But get ready for an extreme version of the adage, “no matter how good you are, there’s someone better.” Amazon wasn’t the top gainer in the broad S&P 1500 during the time Bezos ran Amazon.com as a public company. That title goes to consumer staples company Monster Beverage (MNST). Shares of the energy drink maker are up 332,234% during the time Amazon.com was public, says an Investor’s Business Daily analysis of data from S&P Global Market Intelligence and MarketSmith.

Put it this way. Had you invested $10,000 in Monster instead of Amazon on the day of its IPO, you’d have $33.2 million now. That’s roughly $15.5 million, or 87%, more than buying Amazon stock on the day it went public.

But that’s not to belittle the amazing run of Amazon.com with Bezos at the helm. Should you sell your Amazon.com stock now that Bezos is stepping down as CEO?

Top S&P 1500 Percentage Gains Since Amazon’s IPO

From first-day close on May 15, 1997

Company Ticker % ch. Sector What $10,000 invested is worth now
Monster Beverage (MNST) 332,233.6% Consumer Staples $33,233,358
Amazon.com (AMZN) 179,184.4% Consumer Discretionary $17,928,439
Apple (AAPL) 88,214.0% Information Technology $8,831,398
NVR (NVR) 35,790.4% Consumer Discretionary $3,589,039
Tyler Technologies (TYL) 24,669.6% Information Technology $2,476,960
 Sources: IBD, S&P Global Market Intelligence

S&P 500 Leader Amazon’s Numbers Under Bezos

Building a company from nothing into what’s likely to be the third $2 trillion company is no small feat.

Amazon.com closed out its first day of trading at a market value that at the time seemed outrageous: $560.7 million. It was an eye-popping valuation for the company that lost more than $1.19 a share in 1999. Some decried Amazon.com’s stock as “too expensive.” And Amazon.com remains a classic example of why growth investors shouldn’t pay too much attention to a stock’s P/E ratio.

Fast forward to now. Amazon’s value jumped by $1.76 trillion. And it’s on pace to earn profit of $28.5 billion, or $55.09 a share, in fiscal 2021. Meanwhile, revenue is on pace to hit $489.6 billion in 2021. That’s up more than 17,000% from 2000.

And yet, again, Amazon.com doesn’t comes in No. 1. The company to mint the most market value during Amazon.com’s time as a public company is Apple (AAPL). The information technology giant’s market value surged $2.3 trillion during the time Amazon was public. Amazon isn’t No. 2, either. That goes to IBD Long-Term Leader Microsoft (MSFT), which added $1.95 trillion in market value amid Amazon’s run.

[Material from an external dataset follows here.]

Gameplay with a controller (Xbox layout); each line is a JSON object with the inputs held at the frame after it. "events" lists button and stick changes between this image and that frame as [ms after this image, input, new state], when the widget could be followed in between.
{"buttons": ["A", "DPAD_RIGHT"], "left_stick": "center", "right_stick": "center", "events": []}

It May Not Be No. 1, But Don’t Underestimate Amazon.com

Amazon’s gains in the S&P 500 may not be No. 1. But its role in the market and ETFs is massive.

Just in the SPDR S&P 500 ETF Trust (SPY) alone, Amazon.com holds a 4% weight. That’s behind Apple at 5.9% and Microsoft at 5.6%, but still roughly double the weight of No. 4, Facebook (FB).

And Amazon.com holds an even larger weight in more specialized ETFs. It’s nearly a quarter of the holdings in the ProShares Online Retail ETF (ONLN) and more than 23% of the Consumer Discretionary Select Sector SPDR (XLY).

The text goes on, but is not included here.